Eine ganze Herde solcher Einhörner steht derzeit am Start. Fabelhaft sind dabei vor allem die Bewertungen. Den Vorreiter macht die Taxi-App Lyft, die am Freitag ihr Debüt an der Technologiebörse Nasdaq gab. Die Aktien waren zuvor am oberen Ende der Preisspanne platziert worden. Mit einer Bewertung von 24 Milliarden Euro ist es das bislang größte Initial Public Offering (IPO) des Jahres.
Rote Zahlen
Die Nachfrage der Investoren war enorm, trotz eines Verlusts von 911 Millionen Dollar im vergangenen Jahr. Eine Perspektive, wann das 2012 gegründete Unternehmen aus den roten Zahlen kommen wird, ist allerdings ebenso wenig erkennbar wie bei den meisten anderen US-Tech-Börsenkandidaten.

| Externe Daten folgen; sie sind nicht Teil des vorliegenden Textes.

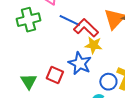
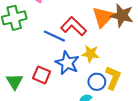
blue line: (70, 21) -> (54, 36), moved
yellow star: (94, 45) -> (90, 54), moved

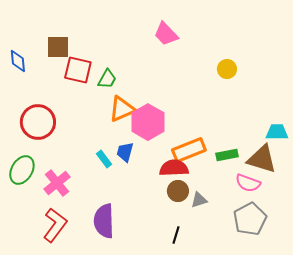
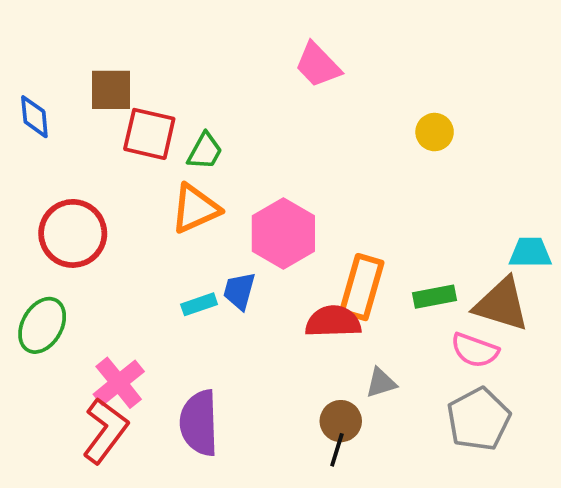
orange triangle: (122, 109) -> (195, 209), moved
orange rectangle: (189, 150) -> (362, 287), turned -52
cyan rectangle: (104, 159) -> (199, 304), turned -72
pink cross: (57, 183) -> (119, 383), moved
brown circle: (178, 191) -> (341, 421), moved

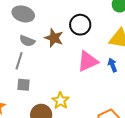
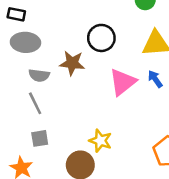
gray line: (19, 61) -> (35, 103), turned -30
gray square: (23, 85) -> (40, 138), moved

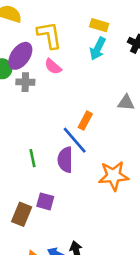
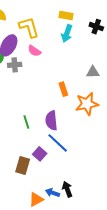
orange rectangle: (85, 121) -> (63, 89), turned -40
blue line: (75, 140) -> (58, 143), moved
orange star: (114, 176) -> (87, 104), moved
purple square: (45, 201) -> (40, 154), turned 32

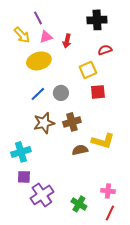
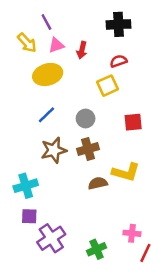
red semicircle: (105, 50) -> (119, 61), moved
red square: (98, 92) -> (133, 122), moved
gray circle: (61, 93) -> (86, 119), moved
green cross: (79, 204) -> (97, 249), turned 35
red line: (110, 213) -> (145, 253), moved

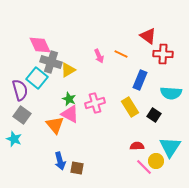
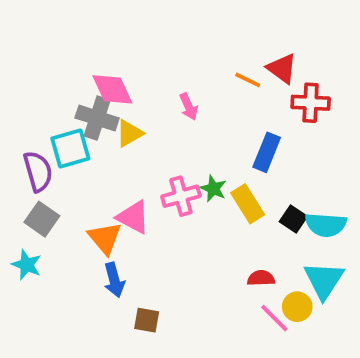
pink diamond: (40, 45) -> (112, 89), moved
orange line: (121, 54) -> (248, 80), moved
cyan square: (37, 78) -> (70, 149), turned 35
cyan semicircle: (171, 93) -> (326, 225), moved
green star: (69, 99) -> (213, 189), moved
blue arrow: (60, 161) -> (114, 280), moved

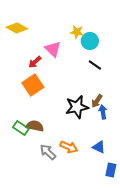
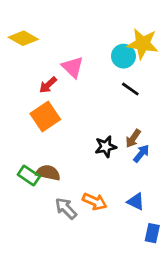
yellow star: (77, 32) -> (143, 44), moved, size x1.6
black star: (77, 107) -> (106, 147), size x0.7
blue arrow: (103, 112) -> (141, 154), turned 48

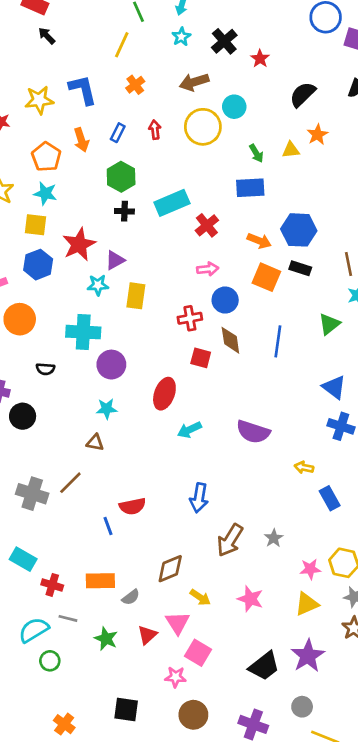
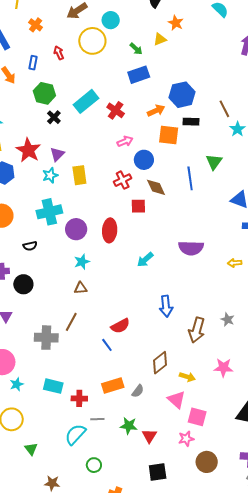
black cross: (124, 211) -> (54, 117), turned -32
orange arrow: (259, 241) -> (156, 111), turned -30
green triangle: (329, 324) -> (214, 162), moved
red ellipse: (164, 394) -> (110, 230), moved
red triangle: (147, 635) -> (149, 436), moved
green circle: (50, 661) -> (94, 465), moved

Bei Weitem übertroffen wird Lyft noch vom Konkurrenten Uber, der zehn Jahre nach seiner Gründung voraussichtlich im April sein Börsendebüt geben könnte und dessen Unternehmenswert auf bis zu 120 Milliarden Dollar veranschlagt wird. Uber könnte damit eine der größten Tech-Aktienplatzierungen überhaupt werden.
Die beiden Fahrdienste haben gemeinsam, dass sie über Handy-Apps Fahrer vermitteln, die Kunden an ihr Ziel bringen. Uber erweitert derzeit noch sein Geschäftsmodell, insbesondere um Essenslieferdienste.
Die Investoren wiederum wetten nicht zuletzt darauf, dass zwischen Firmen wie Uber und Lyft schon jetzt die künftigen Märkte für autonom fahrende Autos abgesteckt werden.
Uber zuvorkommen könnte aber noch die Online-Fotoplattform Pinterest. Das 2008 gegründete Unternehmen aus San Francisco wurde zuletzt mit zwölf Milliarden Dollar bewertet. Pinterest will den Erlös aus der Neuemission in visuelle Suchtechnologien stecken, wie es heißt. 2018 legte der Umsatz um 60 Prozent auf 765 Millionen Dollar zu, der Nettoverlust halbierte sich von 130 auf 63 Millionen Dollar.
Kritiker sehen den Boom der Einhörner mit gemischten Gefühlen, nicht nur angesichts der labilen Stimmung an den Börsen, der kaum vorhersehbaren Marktentwicklung und der anfälligen Geschäftsmodelle. Manche Eigner, so die Befürchtung, könnten auf dieser Schiene noch schnell versuchen, ihre Anteile zu versilbern.
Die Sorge, dass sich hier gerade eine zweite Internetblase aufbläht wie zu Zeiten der New Economy vor 20 Jahren, halten Experten wie Martin Steinbach vom Berater EY aber für übertrieben. Dennoch rät auch Steinbach zur Vorsicht.
Null Börsengänge in Frankfurt
Darüber hinaus verdeckt der derzeitige Boom bei den Börsengängen von US-Techfirmen, dass der weltweite IPO-Markt im ersten Quartal stark zurückgegangen ist: Die Zahl der Börsengänge lag mit 199 um 41 Prozent unter dem Vorjahreszeitraum, das Emissionsvolumen ging sogar um 74 Prozent auf 13 Milliarden Dollar zurück. Konjunktursorgen, Handelskonflikte und politische Krisen wie der Brexit gelten als Ursache. Noch am besten lief es in China. In Europa reduzierte sich die Zahl der Neuemissionen um die Hälfte auf 23. Das Emissionsvolumen schrumpfte sogar um 98 Prozent auf 350 Millionen Dollar.
In Deutschland gab es im ersten Quartal überhaupt keinen Börsengang. Nach dem Rückzieher der VW-Lastersparte Traton, die ursprünglich bis zu sechs Milliarden Euro einsammeln wollte, mehren sich inzwischen auch die Fragezeichen bei der zweiten geplanten Großemission des Jahres, der Antriebssparte von Conti, die eigentlich im Herbst an den Start gehen sollte.